Philly Cheese Steak Stuffed Peppers
Changes that were made to the recipe from below:
- Recipe Cut in Half
- Only used Mozzarella Cheese
- Browned Roast before stuffing in Peppers
Ingredients:
8 green peppers with tops cut off, and core removed
2 tbsp. olive oil
8 oz. sliced mushrooms
2 medium onions, thinly sliced
1 tsp. coarse salt
1 tsp. coarse ground black pepper
2 lbs. chuck roast, cut into 1/2″ matchsticks or Steak Umm’s
4 c. shredded mozzarella/provolone cheese
1 tsp. garlic powder
8 sliced provolone cheese
Directions:
- Using a paring knife or apple corer, core out a hole in the bottom of each pepper on the lower portion that it sits on. In a large covered Dutch oven, place eight peppers – cut side up. Preheat oven to 350 degrees.

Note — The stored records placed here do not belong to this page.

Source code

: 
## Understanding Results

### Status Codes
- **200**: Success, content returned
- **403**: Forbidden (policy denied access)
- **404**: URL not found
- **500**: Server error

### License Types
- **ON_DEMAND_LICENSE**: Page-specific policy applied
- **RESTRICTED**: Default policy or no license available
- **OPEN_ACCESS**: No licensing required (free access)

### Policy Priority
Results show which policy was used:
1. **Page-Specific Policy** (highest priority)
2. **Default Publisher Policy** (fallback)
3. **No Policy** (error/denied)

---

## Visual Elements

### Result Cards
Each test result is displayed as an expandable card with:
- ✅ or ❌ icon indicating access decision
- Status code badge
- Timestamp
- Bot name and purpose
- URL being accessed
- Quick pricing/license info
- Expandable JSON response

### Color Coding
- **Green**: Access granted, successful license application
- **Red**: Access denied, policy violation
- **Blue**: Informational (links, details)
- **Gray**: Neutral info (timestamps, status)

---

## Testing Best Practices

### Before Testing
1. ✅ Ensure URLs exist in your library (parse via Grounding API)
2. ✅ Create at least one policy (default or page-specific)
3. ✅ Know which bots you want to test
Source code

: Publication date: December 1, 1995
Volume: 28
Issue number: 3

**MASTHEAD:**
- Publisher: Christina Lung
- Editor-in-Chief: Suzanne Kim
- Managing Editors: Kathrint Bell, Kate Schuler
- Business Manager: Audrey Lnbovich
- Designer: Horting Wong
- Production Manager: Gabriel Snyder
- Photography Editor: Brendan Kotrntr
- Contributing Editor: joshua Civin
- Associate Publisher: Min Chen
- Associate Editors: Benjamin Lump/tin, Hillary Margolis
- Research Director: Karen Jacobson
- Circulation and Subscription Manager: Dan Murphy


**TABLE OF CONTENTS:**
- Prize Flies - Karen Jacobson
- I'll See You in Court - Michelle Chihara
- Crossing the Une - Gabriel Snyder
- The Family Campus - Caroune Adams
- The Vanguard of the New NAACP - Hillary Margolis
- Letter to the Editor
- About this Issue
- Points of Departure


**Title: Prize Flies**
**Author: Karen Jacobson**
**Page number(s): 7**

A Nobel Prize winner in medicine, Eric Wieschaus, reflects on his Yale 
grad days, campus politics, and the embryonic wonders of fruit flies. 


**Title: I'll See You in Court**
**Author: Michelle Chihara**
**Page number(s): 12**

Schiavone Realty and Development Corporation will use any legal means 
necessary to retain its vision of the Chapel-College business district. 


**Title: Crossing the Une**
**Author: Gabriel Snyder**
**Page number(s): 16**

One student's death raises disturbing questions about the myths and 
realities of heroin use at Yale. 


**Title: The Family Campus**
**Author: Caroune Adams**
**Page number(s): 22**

- In a large saute pan over medium heat, add the olive oil and when the oil is shimmering then add the mushrooms and cook until they have released most of their moisture – roughly 5 minutes. Then add onions, salt and pepper. Slice up tops of green peppers and add them to the pan, mixing well to combine. Saute until onions and peppers soften – roughly 3-4 minutes. Remove from heat and let sit for a minute. Add beef to mixture and stir, allow to sit for another minute then add the cheese and garlic powder stirring to combine.
- Using a tongs, stuff each pepper full with the mixture – you will have just enough. Cover with lid and place into the oven for 45 minutes. Remove lid and place a slice of provolone on top of each pepper and place back into oven without the lid. Bake for 5 more minutes. Remove from oven and allow peppers to rest for fifteen minutes before serving. Enjoy!